Quante volte abbiamo usato (e usiamo e useremo) questi due nomi quando siamo in giro per il mondo per indicare la nostra città di provenienza?
Forse, in un futuro prossimo o lontano, Ivrea potrà essere connotata per qualche altro motivo, ma da molti deceenni è la città dell’Olivetti e del vescovo Bettazzi.
Fatta a pezzi (da quel “finanzcapitalismo” di cui parlava una dozzina d’anni fa un “ex olivettiano” qual era Luciano Gallino) e scomparsa da tempo la prima, ci ha lasciati oggi anche Luigi Bettazzi.

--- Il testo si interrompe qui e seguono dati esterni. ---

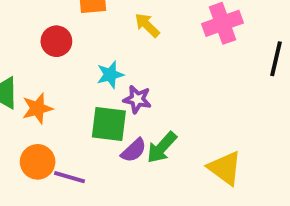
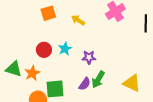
red circle: (56, 41) -> (44, 50), moved
purple star: (137, 99) -> (89, 57), moved
green square: (109, 124) -> (55, 89), moved

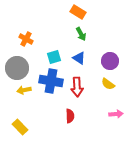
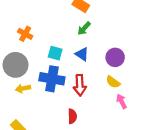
green arrow: (81, 34) -> (84, 28), turned 72
cyan square: (54, 57) -> (55, 53), turned 32
pink arrow: (116, 114) -> (122, 101), moved, turned -112

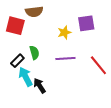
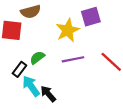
yellow star: (64, 32) -> (68, 30), size x1.5
green semicircle: (34, 53) -> (37, 58), turned -104

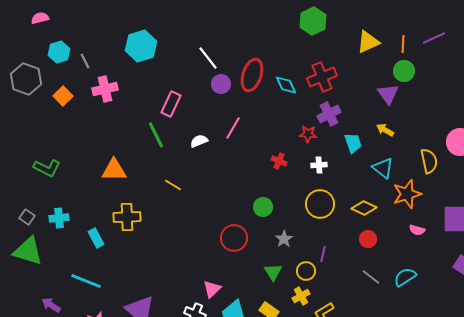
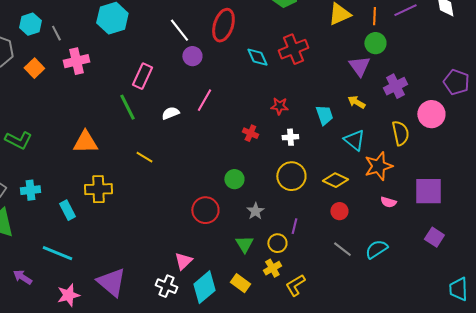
red ellipse: (252, 75) -> (223, 25), moved
purple cross: (329, 114) -> (395, 86), moved

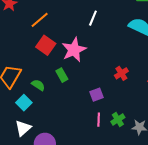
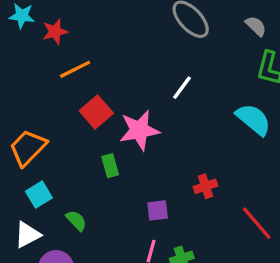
orange line: (40, 20) -> (75, 69), moved
green semicircle: (38, 85) -> (76, 221), moved

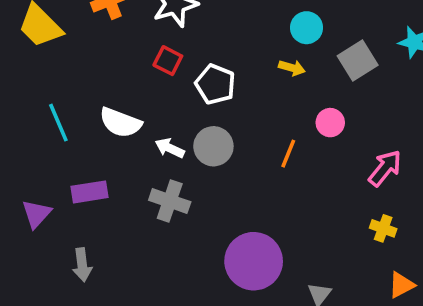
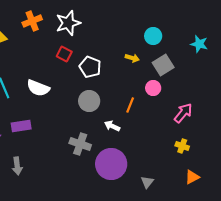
cyan circle: (307, 28) -> (153, 36), moved
gray square: (358, 61) -> (163, 65), moved
white arrow: (170, 148) -> (112, 126), moved
gray cross: (170, 201) -> (80, 144), moved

E se l’Olivetti ha lasciato segni profondi in città e oggi è un “modello” (citato, spesso a sproposito, per operazioni di “social e ethical washing”) proprio per quella “civiltà del denaro in crisi” (per usare ancora Gallino), altrettanto profondi e meno equivocamente utilizzabili sono i segni lasciati da Bettazzi.
Innumerevoli sono le testimonianze, i ricordi, i ringraziamenti che in queste ore si susseguono su tutti i media per la scomparsa di una persona e una vita straordinaria connotata dall’impegno primario per la pace, l’ecumenismo, l’attenzione al sociale, le posizioni più avanzate sui diritti civili, le scelte convinte e scomode (quelle che non fanno far “carriera”).
Sarà un caso se neppure nella recente parentesi dell’amministrazione comunale di centrodestra, Ivrea ha perso il suo connotato di città per la pace?
E se è forse l’unica città italiana in cui dal 24 febbraio 2022 ogni sabato c’è un presidio per la Pace?
E come spiegare l’anomalia di una piccola cittadina di provincia che, nel profondo Nord, nonostante l’ondata nazionalista e di odio che attraversa l’Italia e l’Europa, riesce (come è successo solo due mesi fa) a eleggere al primo turno un’amministrazione locale democratica e progressista?
Non è azzardato affermare che sono solo alcuni dei segni lasciati alla città, più inequivocabilmente da Bettazzi che dal passato olivettiano, peraltro sempre più lontano.
Sono rare le persone che riescono a incidere così profondamente nella vita e nell’identità stessa di una comunità e Ivrea ha avuto la fortuna di averne, e a lungo, una come Luigi Bettazzi (che è stato e resterà “il vescovo di Ivrea”, un po’ come Sandro Pertini è stato e resterà “il presidente della Repubblica” italiano).
Mancherà, certamente, ma toccherà ai tanti che l’hanno amato e hanno imparato qualcosa da lui, lavorare perché Ivrea sia sempre più una comunità aperta, accogliente, vivace, democratica, antifascista, solidale, capace di combattere la disumanità (oggi persino esibita), di guardare oltre la sua dimensione e di prestare attenzione e cura alle peggiorate condizioni sociali e al divario materiale e culturale crescente.